STEEL: While there are local manufacturers of cement, the supply of steel reinforcement bars (rebar) is entirely imported, mainly from Saudi Arabia, Qatar and Turkey. Local pricing is largely dependent on global markets, which experienced a sharp fall in demand in the wake of the global financial crisis. Prices have since started to drift back up, but have yet to reach their previous heights. As of February 2012, rebar was trading at about $670-700 per tonne in the GCC.

At present, no rebar is manufactured in Bahrain. Instead, local companies bend and cut rebar and prepare it for the work site. Several construction firms in the country have divisions that do this type of work, including Haji Hassan, Ahmed Mansour Al A’ali and YK Almoayyed. However, a domestic supplier of rebar could come to the market by the end of 2012. United Steel Company, a joint venture that is 51% owned by Kuwaiti holding company Foulath and 49% by Japan’s Yamato Kogyo, is currently building a steelworks in the north-eastern region of Al Hidd. The facility will initially include a melt shop and a heavy-sections mill to produce medium-to-large H-beams and structural sections. There are plans to add a rebar mill, which would have a capacity of at least 500,000 tonnes per year. However, even with a local producer, prices will still largely be set by global and regional trends.

With construction activity in the GCC expected to grow in the next few years, this could mean higher materials prices. Contractors and developers sometimes include price escalation clauses in their agreements, although who bears the risk depends on the negotiating strength of the parties. At present, with construction activity in Bahrain generally down, contractors are typically willing to absorb increases in materials costs, according to Al Bastaki. One new trend in this area is also emerging, said Robert Lee, the CEO of Bahrain Bay. Developers are starting to purchase finishing materials, such as sanitary ware, air-conditioning units and tiles in bulk, and then storing them until needed. Those handling multiple projects are sometimes able to secure lower prices this way than a contractor may quote them on a per-unit basis.

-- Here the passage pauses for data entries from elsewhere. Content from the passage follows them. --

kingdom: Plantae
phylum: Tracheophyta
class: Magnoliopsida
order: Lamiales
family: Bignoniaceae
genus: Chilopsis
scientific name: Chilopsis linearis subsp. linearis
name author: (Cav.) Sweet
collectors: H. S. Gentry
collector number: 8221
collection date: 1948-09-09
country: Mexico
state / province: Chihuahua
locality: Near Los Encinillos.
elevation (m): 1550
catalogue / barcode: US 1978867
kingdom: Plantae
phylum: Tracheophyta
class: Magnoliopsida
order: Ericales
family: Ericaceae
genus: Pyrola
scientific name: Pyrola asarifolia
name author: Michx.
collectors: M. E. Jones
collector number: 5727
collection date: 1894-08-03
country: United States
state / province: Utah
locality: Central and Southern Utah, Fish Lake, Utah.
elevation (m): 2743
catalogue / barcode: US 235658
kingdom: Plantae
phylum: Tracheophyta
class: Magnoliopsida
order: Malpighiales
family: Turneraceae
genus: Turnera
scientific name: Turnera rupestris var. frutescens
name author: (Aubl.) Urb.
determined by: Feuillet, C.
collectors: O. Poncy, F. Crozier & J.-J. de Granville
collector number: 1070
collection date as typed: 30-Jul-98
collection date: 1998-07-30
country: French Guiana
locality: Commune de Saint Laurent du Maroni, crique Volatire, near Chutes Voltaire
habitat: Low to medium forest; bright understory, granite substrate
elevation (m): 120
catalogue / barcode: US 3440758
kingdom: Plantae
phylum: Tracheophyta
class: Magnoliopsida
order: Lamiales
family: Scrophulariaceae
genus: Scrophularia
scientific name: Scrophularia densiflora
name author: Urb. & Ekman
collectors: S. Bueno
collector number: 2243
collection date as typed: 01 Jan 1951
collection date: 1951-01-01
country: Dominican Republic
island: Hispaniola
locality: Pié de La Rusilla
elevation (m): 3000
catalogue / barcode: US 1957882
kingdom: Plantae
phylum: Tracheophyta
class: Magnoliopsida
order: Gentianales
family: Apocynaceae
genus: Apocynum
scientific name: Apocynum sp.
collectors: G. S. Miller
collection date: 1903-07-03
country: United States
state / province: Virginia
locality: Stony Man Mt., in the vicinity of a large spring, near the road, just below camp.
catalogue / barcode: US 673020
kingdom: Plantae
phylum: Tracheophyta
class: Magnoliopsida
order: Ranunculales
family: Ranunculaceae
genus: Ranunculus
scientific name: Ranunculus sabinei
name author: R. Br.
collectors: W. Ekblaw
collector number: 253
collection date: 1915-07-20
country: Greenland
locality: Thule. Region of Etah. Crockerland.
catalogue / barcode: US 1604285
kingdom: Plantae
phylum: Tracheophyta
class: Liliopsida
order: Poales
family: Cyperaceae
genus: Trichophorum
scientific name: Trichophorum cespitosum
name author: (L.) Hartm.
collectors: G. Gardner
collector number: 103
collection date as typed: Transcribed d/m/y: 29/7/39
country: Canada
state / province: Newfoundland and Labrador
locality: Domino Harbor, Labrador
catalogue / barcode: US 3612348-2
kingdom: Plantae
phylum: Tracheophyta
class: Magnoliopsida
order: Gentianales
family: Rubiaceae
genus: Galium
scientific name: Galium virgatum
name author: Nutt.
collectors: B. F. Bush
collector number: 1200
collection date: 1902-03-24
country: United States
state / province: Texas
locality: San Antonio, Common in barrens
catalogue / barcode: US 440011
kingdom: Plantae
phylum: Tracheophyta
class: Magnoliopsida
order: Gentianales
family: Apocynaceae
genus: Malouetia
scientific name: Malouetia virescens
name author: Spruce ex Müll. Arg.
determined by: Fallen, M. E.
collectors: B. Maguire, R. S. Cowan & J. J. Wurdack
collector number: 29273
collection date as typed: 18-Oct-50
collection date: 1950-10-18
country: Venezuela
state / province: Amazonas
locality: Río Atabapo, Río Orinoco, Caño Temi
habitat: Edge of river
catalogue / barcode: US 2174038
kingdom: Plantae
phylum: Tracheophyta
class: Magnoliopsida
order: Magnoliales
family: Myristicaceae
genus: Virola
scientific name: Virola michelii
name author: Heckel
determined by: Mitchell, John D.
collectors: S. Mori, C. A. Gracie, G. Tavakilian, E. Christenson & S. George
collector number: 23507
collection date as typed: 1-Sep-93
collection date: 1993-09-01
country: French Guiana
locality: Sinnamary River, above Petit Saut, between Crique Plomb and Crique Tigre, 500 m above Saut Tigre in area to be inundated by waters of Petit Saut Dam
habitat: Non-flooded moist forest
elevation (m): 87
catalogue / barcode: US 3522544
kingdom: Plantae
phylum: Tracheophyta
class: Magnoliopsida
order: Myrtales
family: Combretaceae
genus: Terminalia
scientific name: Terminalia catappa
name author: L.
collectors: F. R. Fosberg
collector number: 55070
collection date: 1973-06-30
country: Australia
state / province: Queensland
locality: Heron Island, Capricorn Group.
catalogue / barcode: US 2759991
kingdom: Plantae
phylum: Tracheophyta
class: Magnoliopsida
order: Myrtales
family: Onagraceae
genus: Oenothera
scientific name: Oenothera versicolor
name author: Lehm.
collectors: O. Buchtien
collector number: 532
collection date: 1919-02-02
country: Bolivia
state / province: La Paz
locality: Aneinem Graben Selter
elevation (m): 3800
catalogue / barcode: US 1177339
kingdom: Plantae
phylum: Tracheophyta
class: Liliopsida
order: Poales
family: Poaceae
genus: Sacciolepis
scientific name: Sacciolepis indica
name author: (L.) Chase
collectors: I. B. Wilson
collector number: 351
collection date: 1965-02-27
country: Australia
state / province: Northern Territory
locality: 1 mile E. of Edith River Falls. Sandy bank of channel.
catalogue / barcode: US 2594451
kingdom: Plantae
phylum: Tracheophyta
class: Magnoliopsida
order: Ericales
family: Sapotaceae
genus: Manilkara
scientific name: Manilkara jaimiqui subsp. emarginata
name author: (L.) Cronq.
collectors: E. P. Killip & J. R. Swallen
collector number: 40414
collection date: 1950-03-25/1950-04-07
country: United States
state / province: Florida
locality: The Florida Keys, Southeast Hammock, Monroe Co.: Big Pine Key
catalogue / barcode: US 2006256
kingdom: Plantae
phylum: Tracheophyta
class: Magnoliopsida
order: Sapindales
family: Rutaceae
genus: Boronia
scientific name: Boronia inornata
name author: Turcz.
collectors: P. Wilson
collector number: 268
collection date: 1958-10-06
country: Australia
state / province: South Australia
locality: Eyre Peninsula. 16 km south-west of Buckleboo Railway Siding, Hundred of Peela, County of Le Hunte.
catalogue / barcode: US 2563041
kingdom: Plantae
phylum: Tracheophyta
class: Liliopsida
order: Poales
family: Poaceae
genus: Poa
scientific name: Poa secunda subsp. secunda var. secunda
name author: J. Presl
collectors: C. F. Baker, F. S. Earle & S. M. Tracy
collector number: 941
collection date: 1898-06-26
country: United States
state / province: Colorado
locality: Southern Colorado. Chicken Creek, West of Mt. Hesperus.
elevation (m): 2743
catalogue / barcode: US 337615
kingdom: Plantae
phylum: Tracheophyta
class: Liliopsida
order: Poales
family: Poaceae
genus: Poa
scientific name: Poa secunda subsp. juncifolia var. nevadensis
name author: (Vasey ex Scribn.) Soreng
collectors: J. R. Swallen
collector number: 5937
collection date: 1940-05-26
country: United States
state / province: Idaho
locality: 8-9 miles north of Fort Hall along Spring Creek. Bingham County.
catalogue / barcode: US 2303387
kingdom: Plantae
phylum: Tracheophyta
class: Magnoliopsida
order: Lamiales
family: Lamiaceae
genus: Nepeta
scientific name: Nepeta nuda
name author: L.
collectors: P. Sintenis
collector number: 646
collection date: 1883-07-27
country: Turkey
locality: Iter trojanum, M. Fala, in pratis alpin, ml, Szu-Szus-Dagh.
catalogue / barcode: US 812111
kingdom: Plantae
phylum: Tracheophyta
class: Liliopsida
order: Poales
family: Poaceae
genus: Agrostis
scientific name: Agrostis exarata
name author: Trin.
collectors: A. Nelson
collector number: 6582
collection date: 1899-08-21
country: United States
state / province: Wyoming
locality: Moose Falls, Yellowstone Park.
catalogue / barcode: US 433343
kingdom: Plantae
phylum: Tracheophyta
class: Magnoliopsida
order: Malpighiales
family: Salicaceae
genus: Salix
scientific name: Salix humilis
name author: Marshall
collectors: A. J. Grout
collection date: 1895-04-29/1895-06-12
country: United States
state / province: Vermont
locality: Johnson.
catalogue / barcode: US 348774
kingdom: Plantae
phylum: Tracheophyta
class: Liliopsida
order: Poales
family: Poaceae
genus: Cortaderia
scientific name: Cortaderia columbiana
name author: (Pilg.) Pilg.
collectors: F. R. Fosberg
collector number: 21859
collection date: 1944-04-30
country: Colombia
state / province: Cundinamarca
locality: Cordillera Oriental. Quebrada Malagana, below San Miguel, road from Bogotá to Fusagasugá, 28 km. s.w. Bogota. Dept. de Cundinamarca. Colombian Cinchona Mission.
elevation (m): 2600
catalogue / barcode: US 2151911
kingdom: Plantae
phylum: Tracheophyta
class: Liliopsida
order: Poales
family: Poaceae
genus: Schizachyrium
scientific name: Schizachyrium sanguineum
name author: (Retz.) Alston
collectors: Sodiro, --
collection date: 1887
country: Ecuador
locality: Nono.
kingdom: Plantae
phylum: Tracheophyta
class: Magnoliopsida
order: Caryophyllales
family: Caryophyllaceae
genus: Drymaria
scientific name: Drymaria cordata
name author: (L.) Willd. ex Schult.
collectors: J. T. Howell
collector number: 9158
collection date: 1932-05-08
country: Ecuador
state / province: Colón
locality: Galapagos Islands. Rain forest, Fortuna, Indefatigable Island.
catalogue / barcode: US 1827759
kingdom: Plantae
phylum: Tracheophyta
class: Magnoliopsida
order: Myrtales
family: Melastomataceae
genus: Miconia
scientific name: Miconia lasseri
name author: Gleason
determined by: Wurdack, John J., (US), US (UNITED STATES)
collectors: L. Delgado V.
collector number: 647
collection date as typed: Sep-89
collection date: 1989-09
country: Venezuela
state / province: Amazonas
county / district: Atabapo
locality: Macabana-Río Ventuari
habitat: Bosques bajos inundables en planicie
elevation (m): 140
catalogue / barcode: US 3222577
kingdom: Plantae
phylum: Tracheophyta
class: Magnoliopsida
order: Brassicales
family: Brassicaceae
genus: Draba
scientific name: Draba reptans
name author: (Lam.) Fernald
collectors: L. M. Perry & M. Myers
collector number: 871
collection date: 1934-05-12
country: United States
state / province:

OUTLOOK: The market has been challenging in the post-2008 period, but construction activity is starting to pick back up in Bahrain. Moreover, the government seems willing to invest in infrastructure and housing, which should provide a number of opportunities for local and international contractors. The private sector also appears to be going through a period of reinvigoration, with activity starting up again at projects that were previously on hold. For developments that can meet the demands of the market, there is the potential for growth, which in turn will produce work for construction companies.